#### Task to complete:
Render the records from the line containing "Is it true that" through the line containing "True or false: stopped", both included, as a Markdown table with the columns Row and Text. Number each nonblank line in order and leave out blank lines.

#### Records for processing:
··········
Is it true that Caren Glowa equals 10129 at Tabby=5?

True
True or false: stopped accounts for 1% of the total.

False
··········
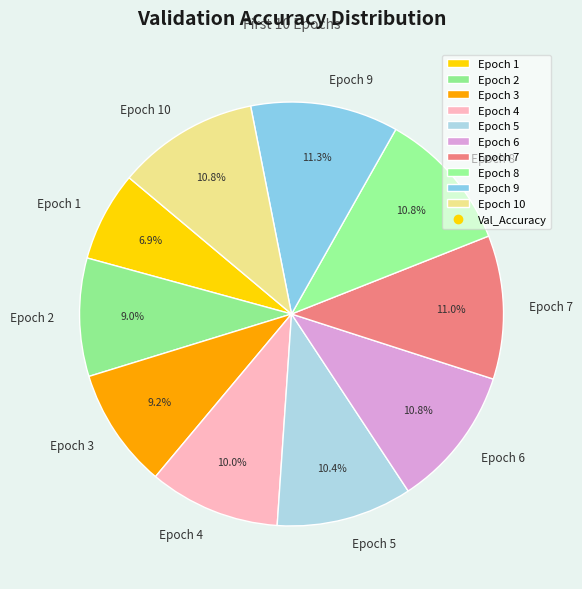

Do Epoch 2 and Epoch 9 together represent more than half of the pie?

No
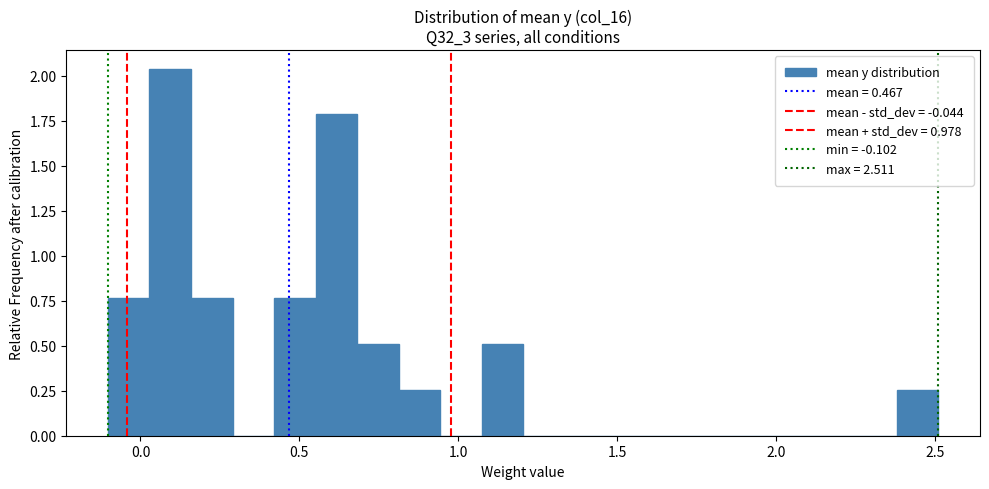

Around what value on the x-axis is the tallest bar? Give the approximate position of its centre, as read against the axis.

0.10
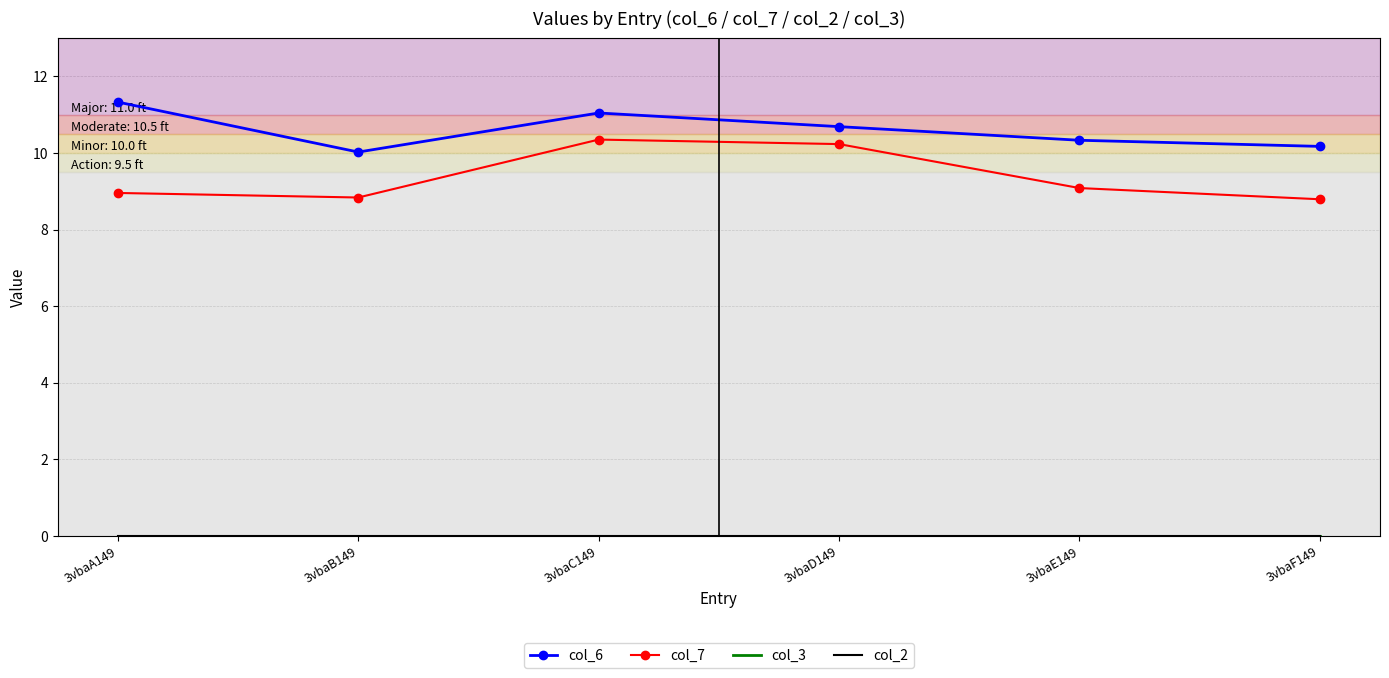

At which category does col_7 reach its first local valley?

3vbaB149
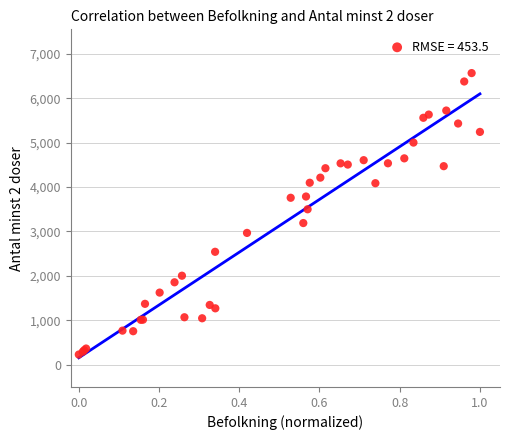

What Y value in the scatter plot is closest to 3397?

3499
··········
#### Solution to this problem:
| Row | Text |
|---|---|
| 1 | Is it true that Caren Glowa equals 10129 at Tabby=5? |
| 2 | True |
| 3 | True or false: stopped accounts for 1% of the total. |